I don’t feel like going out as we like we used to, but now, I take my daughters out as I try to do something with them at least one day over the weekend.
I went back to work part time as there was nothing worst than sitting in a empty house when my daughters are at school and college, it is miles too quiet. Now the inquest has been done, I took it upon myself to go back to work full time as it helps take my mind off things for 8 hours a day. I come home, and have to walk into our house, but the realisation that she is not here to give me a kiss and cuddle hits me hard even after 8 months.
I have got to the point now that I am moving house as this house holds too many memories of us, and I think I need to make a fresh start and new memories in a new house.

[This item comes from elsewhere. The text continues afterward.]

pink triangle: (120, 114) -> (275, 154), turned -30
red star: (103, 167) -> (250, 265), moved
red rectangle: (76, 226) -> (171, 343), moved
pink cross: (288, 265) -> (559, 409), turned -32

It will be hard leaving this place, but hope it will make things a little easier to cope.
Unfortunately, I have just had to deal with opening her wardrobe f9r the first time ,and pack her clothes into boxes, that was hard, but didn’t want my girls seeing me upset .
We were also supposed to be getting married back in August, as you can guess, that was a hard day , but luckily my family had already had the time off booked and also accommodation, so they still come down to support us all.
I used to be the biggest Christmas nut going , but as you can guess it has been a sombre build up this year to the point, my girls have accepted that it will not be out usual Christmas but understand why we are uprooting so close to Christmas . Things will never be the same without my Marianne, everyone turns into dating agents introducing me to single friends, but I am nowhere near considering finding someone else, as I am not ready and also don’t want people hink I am looking for a replacement step mum for my girls.